“Shut. Up.” My knee dug into his back. I made sure I was braced, watched him. “Gil?”
A long, tense-ticking two seconds. My apprentice gulped. “Si, señora?” No trace of sarcasm or machismo. That was either good… or very bad.
“Go out the front door. Saul’s in the car. You two are going to have some lunch. I’ll catch up with you.” A nice even tone, but I did not relax. Perry didn’t move, his body loose and unjointed against the floor. As if I was kneeling on a sack of loosely threaded bones in a bag of noisome fluid.
“Si, señora.” He got up, slowly, like an old man. The Bowie knife boiled with blue light, and my finger tensed on the trigger.
It was time to make it very clear to a certain hellbreed that my apprentice was off-fucking-limits. If you give ’breed an inch, they will take twenty miles. Your only hope is to make it clear the first time.
And God help me, I liked making things violently clear to this particular ’breed. “Let’s start at the beginning, Perry. You do not threaten my apprentice.”

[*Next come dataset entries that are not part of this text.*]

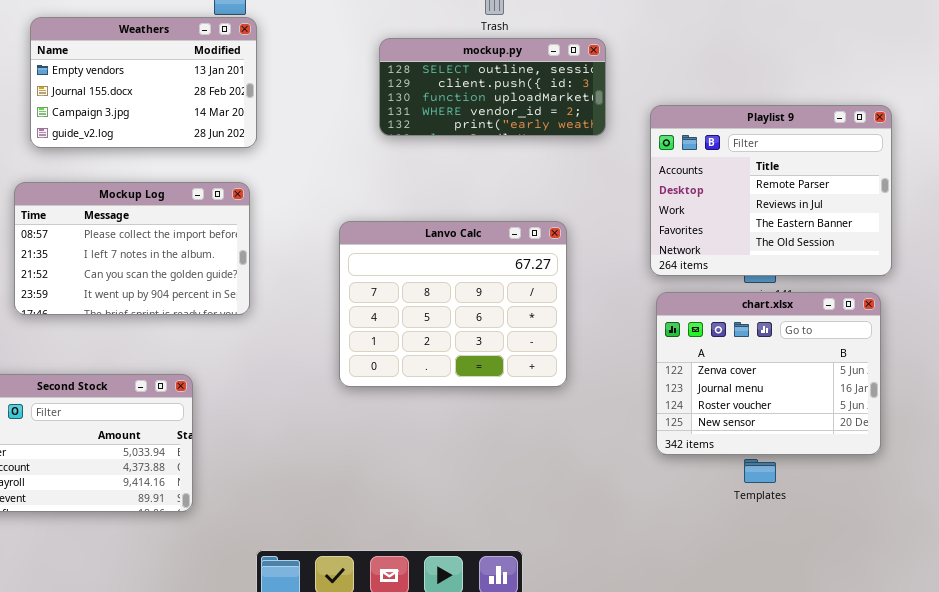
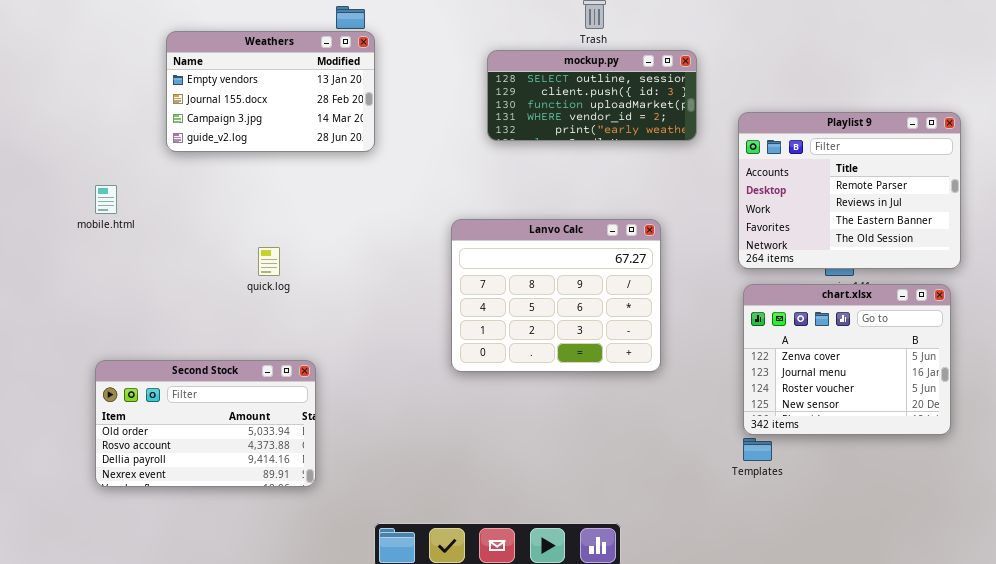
Mockup Log: [14,182,250,315] -> none, closed
Templates: [744,459,776,483] -> [743,438,772,461], moved

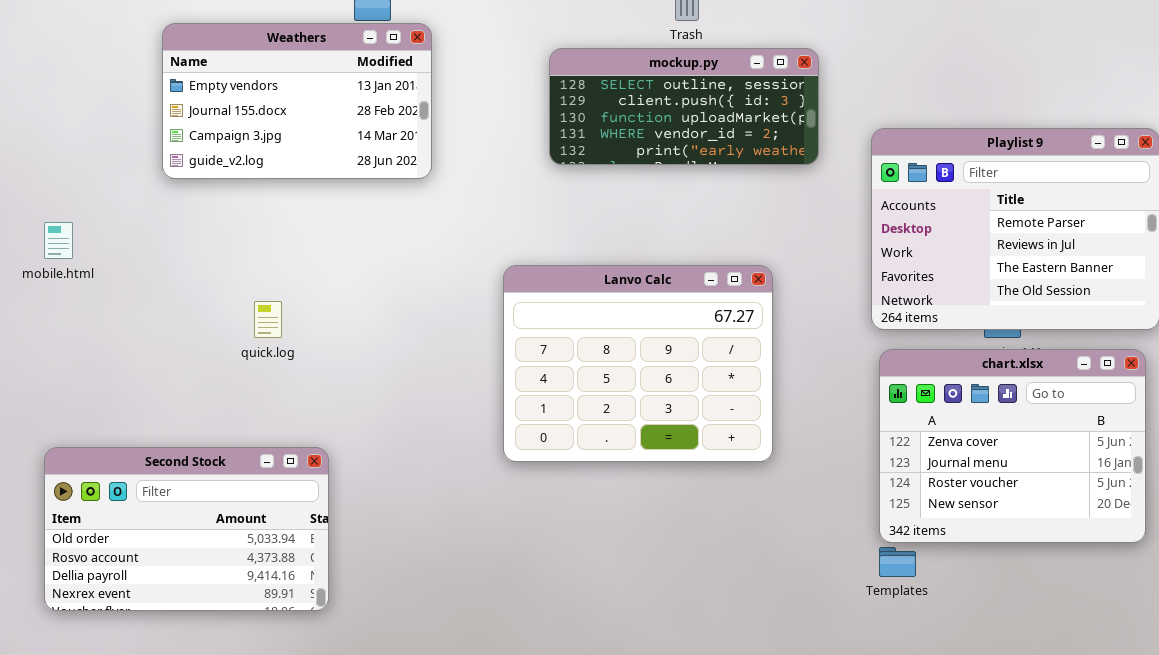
Weathers: [166,31,375,152] -> [162,23,432,179], moved

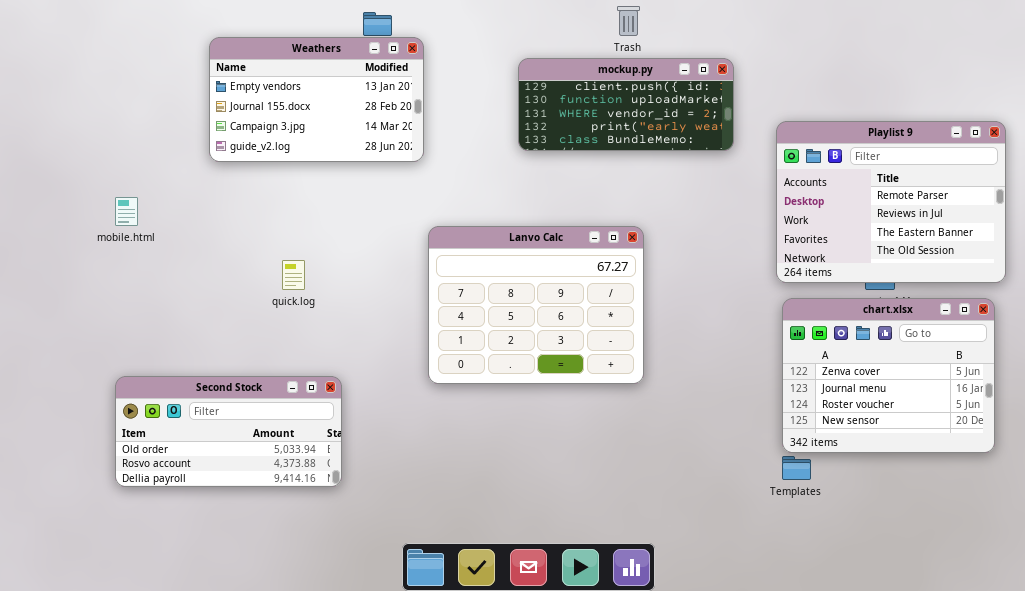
mockup.py: [549,48,819,165] -> [518,58,734,151], scrolled down 1 row
Lanvo Calc: [503,265,773,462] -> [428,226,644,384], moved
Second Stock: [44,447,329,611] -> [115,376,342,487], resized

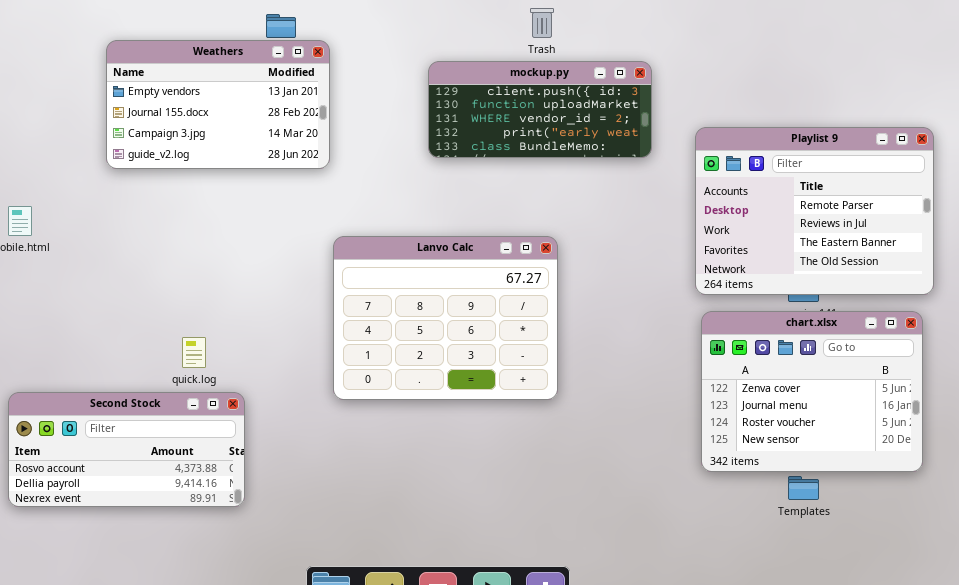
quick.log: [282,260,305,290] -> [182,337,206,368], moved
Second Stock: [115,376,342,487] -> [8,392,245,507], scrolled down 1 row
Templates: [782,456,811,480] -> [788,476,819,500], moved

He said nothing, just hissed. Which meant I wasn’t getting through.
So I pistol-whipped him twice, bouncing his head off the floor. He hissed again and surged up, I shoved him back down and snapped a glance at Gilberto, who was stumbling in slow motion, a sleepwalker in a nightmare. But he was heading the right way, toward the front door. Saul would take care of him.
“Sweet nothings.” The sibilants dragged out over the rumble of Helletöng. “Oh, my darling. I’ve missed you.”
I stuck with the safest response possible. “You do not threaten my apprentice.” And I was so close to blowing his head all over my living room floor. So, so close.
Not only because of the scar, rubbing against itself and moaning on my wrist. Not only because of Gilberto’s cheese-sick cheeks or the fact that Perry was here, inside the house I slept in.